Pressed on caveats, Fitzgerald added a plain-English qualifier: “disabled block/shred limits, and it’s a burst not sustained. have several long-term perf improvements squashed on top of scheduler-bindings to make this happen.” The exchange underscored that this is a laboratory datapoint, not a network-wide throughput number.
Under the hood, the Agave test hints at where performance headroom is being unlocked. “Scheduler-bindings” — a forthcoming extension that lets validators plug in custom block-packing logic without forking core — has been on Anza’s public roadmap since May. Recent Agave 2.3 literature also details a revamped TPU client (“tpu-client-next”), AccountsDB I/O reductions, a greedy scheduler, and snapshot/gossip improvements, all of which cut real-world overhead even if they don’t show up in synthetic peaks one-for-one.
The obvious question is what the 1.1M TPS burst actually means for users.
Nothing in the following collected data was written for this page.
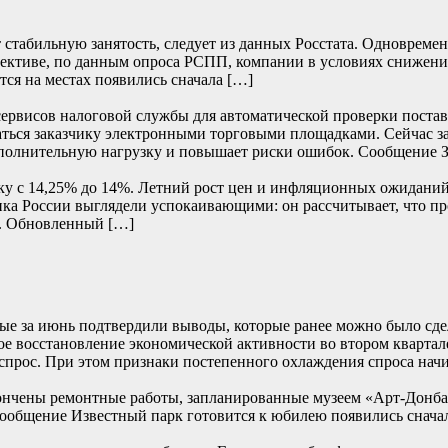
 стабильную занятость, следует из данных Росстата. Одновреме
пективе, по данным опроса РСПП, компании в условиях снижени
ся на местах появились сначала […]
сервисов налоговой службы для автоматической проверки постав
аваться заказчику электронными торговыми площадками. Сейчас 
 дополнительную нагрузку и повышает риски ошибок. Сообщение
вку с 14,25% до 14%. Летний рост цен и инфляционных ожидан
ка России выглядели успокаивающими: он рассчитывает, что пр
. Обновленный […]
е за июнь подтвердили выводы, которые ранее можно было сде
е восстановление экономической активности во втором квартале
прос. При этом признаки постепенного охлаждения спроса начи
ончены ремонтные работы, запланированные музеем «Арт-Донбасс
… Сообщение Известный парк готовится к юбилею появились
Synthetic single-node tests measure raw execution and scheduling throughput with some guardrails temporarily lifted; they do not translate linearly to mainnet capacity, which is bounded by network propagation, signature verification, scheduler policy, and economic constraints. Still, the number is directionally consistent with the network’s trajectory. Earlier this month, independent experiments observed six-figure TPS bursts on mainnet under heavy program-call load — a separate datapoint that, taken together with Agave’s lab figure, reinforces the pace of optimization across both client and protocol layers.
At press time, SOL traded at $207.86.